- [Work item]
Give again, exactly as written, each line of the material below starting at the line that contains "señalización vial medianos o grandes;" and ending at the line that contains "(6)La señalización vial y las dimensiones". Both ends count, and no other line does.

- [Data for this task]
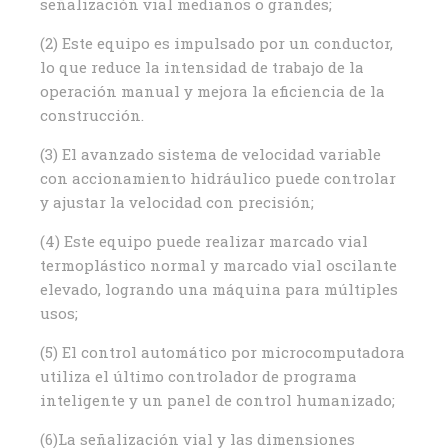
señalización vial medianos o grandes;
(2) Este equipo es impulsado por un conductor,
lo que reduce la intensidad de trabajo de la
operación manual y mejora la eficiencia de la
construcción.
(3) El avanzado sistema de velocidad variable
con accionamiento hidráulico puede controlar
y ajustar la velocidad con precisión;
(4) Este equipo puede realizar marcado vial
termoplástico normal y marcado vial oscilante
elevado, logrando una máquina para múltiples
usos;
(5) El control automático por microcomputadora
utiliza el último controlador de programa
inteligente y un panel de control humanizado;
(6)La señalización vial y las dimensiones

* * *

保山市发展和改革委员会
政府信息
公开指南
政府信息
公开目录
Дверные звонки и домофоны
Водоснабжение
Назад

- [Response area]
señalización vial medianos o grandes;
(2) Este equipo es impulsado por un conductor,
lo que reduce la intensidad de trabajo de la
operación manual y mejora la eficiencia de la
construcción.
(3) El avanzado sistema de velocidad variable
con accionamiento hidráulico puede controlar
y ajustar la velocidad con precisión;
(4) Este equipo puede realizar marcado vial
termoplástico normal y marcado vial oscilante
elevado, logrando una máquina para múltiples
usos;
(5) El control automático por microcomputadora
utiliza el último controlador de programa
inteligente y un panel de control humanizado;
(6)La señalización vial y las dimensiones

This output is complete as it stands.